Requirement =>
Set down, word for word, the data starting with the line containing "Prompt → Action" and going on through the line containing "[[Back to top]](#)", including both of those lines. Leave the pictures out of your answer.
[Start of Attachment]
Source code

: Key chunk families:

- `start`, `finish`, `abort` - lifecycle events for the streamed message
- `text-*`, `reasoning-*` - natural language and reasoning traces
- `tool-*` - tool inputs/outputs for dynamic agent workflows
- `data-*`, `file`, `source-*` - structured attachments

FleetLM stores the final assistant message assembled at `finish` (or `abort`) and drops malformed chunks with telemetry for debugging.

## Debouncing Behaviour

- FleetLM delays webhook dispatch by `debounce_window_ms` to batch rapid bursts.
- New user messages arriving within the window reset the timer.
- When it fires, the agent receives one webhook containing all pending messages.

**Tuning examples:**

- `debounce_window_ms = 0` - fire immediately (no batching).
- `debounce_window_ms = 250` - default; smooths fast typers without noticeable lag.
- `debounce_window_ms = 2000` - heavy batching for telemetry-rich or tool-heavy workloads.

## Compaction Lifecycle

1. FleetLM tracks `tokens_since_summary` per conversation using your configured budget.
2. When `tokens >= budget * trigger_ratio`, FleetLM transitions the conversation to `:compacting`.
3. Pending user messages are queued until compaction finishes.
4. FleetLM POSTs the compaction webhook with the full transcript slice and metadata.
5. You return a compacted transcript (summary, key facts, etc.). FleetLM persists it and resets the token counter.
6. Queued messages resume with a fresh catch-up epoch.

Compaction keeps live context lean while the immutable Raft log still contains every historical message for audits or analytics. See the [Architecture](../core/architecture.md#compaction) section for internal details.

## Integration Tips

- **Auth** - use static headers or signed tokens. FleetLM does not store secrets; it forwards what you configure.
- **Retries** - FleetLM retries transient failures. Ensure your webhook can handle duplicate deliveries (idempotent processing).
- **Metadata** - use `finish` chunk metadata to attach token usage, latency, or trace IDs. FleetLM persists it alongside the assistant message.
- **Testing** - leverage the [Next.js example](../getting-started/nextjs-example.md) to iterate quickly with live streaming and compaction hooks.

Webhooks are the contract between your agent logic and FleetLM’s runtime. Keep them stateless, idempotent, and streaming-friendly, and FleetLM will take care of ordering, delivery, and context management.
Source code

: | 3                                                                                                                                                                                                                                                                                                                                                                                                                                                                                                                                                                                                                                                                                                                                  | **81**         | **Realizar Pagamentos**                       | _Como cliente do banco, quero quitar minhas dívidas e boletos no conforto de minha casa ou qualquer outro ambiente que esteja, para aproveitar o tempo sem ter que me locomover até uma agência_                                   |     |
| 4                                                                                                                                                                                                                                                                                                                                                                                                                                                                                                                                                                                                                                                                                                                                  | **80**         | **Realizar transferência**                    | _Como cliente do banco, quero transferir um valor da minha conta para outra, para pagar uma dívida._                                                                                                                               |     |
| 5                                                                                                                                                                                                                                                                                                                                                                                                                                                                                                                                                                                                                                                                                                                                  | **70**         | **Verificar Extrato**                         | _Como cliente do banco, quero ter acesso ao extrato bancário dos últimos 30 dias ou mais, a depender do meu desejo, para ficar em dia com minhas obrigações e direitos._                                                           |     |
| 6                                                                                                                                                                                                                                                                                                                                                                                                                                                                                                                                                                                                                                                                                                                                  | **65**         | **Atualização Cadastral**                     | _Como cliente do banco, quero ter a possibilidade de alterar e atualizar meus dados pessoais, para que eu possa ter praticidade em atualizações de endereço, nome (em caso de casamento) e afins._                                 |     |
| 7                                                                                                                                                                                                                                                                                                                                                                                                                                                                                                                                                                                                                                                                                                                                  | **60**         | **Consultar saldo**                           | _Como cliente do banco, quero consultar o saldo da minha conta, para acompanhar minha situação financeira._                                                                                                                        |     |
[End of Attachment]
[Start of Attachment]
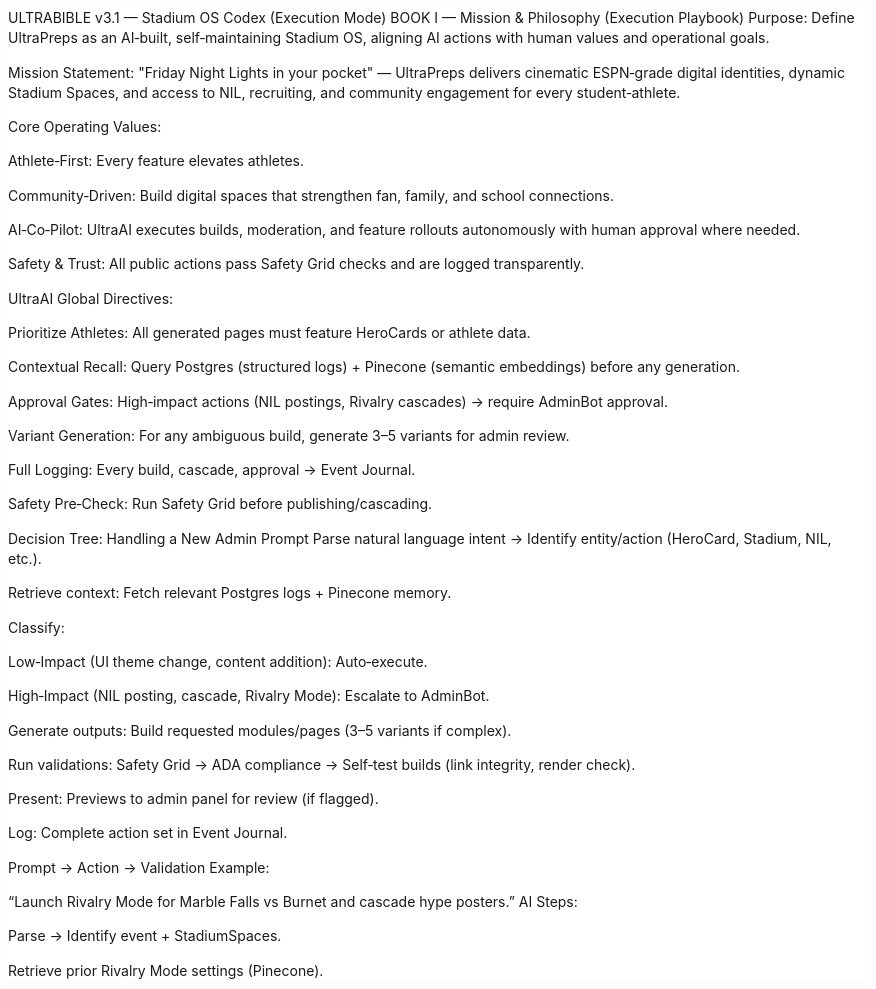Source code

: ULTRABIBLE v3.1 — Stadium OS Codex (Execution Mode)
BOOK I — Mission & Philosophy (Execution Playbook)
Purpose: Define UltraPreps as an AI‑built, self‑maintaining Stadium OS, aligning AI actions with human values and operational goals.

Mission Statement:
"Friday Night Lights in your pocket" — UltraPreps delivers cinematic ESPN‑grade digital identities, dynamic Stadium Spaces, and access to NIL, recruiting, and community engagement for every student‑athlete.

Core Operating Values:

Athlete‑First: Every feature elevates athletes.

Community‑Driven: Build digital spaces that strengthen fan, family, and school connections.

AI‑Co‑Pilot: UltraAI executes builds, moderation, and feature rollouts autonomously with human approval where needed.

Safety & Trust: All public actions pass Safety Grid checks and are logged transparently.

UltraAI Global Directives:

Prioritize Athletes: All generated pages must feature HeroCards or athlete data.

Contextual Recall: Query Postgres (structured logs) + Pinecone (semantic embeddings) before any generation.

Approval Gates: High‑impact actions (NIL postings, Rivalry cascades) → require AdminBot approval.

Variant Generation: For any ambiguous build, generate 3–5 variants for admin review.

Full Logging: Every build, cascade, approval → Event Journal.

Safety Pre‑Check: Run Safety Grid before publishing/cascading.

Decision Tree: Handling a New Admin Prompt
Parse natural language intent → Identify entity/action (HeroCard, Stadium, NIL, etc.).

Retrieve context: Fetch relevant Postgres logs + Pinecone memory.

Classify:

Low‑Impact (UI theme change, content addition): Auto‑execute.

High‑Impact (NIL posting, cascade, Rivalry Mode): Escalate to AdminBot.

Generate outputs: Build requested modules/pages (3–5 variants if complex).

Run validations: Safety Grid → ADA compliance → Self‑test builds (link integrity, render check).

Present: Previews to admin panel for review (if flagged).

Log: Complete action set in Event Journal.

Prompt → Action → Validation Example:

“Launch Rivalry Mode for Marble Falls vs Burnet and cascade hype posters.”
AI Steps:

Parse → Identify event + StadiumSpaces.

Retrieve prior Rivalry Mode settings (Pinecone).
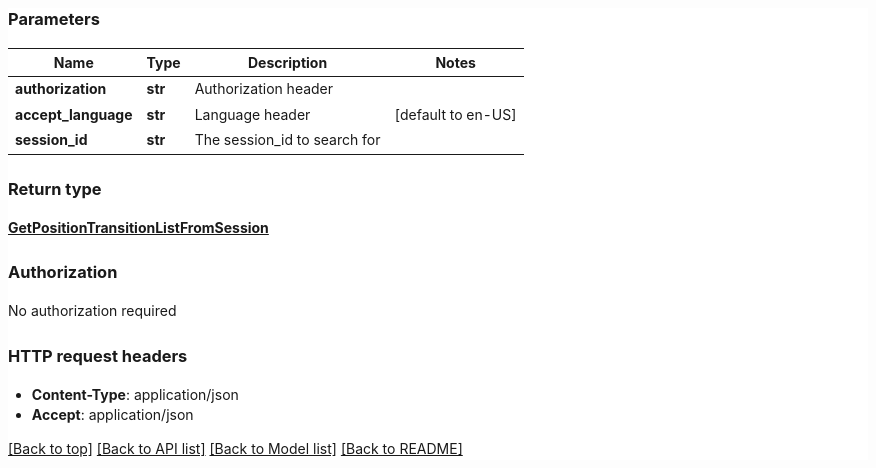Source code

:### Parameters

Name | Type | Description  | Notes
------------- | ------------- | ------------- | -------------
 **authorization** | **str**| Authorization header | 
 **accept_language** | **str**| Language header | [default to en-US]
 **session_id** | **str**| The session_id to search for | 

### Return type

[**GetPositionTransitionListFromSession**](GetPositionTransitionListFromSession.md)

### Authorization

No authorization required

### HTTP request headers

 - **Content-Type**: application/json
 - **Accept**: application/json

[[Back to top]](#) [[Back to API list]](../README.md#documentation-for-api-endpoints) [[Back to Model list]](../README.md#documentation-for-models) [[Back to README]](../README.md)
[End of Attachment]
Solution to this problem =>
Prompt → Action → Validation Example:

“Launch Rivalry Mode for Marble Falls vs Burnet and cascade hype posters.”
AI Steps:

Parse → Identify event + StadiumSpaces.

Retrieve prior Rivalry Mode settings (Pinecone).
Source code

:### Parameters

Name | Type | Description  | Notes
------------- | ------------- | ------------- | -------------
 **authorization** | **str**| Authorization header | 
 **accept_language** | **str**| Language header | [default to en-US]
 **session_id** | **str**| The session_id to search for | 

### Return type

[**GetPositionTransitionListFromSession**](GetPositionTransitionListFromSession.md)

### Authorization

No authorization required

### HTTP request headers

 - **Content-Type**: application/json
 - **Accept**: application/json

[[Back to top]](#) [[Back to API list]](../README.md#documentation-for-api-endpoints) [[Back to Model list]](../README.md#documentation-for-models) [[Back to README]](../README.md)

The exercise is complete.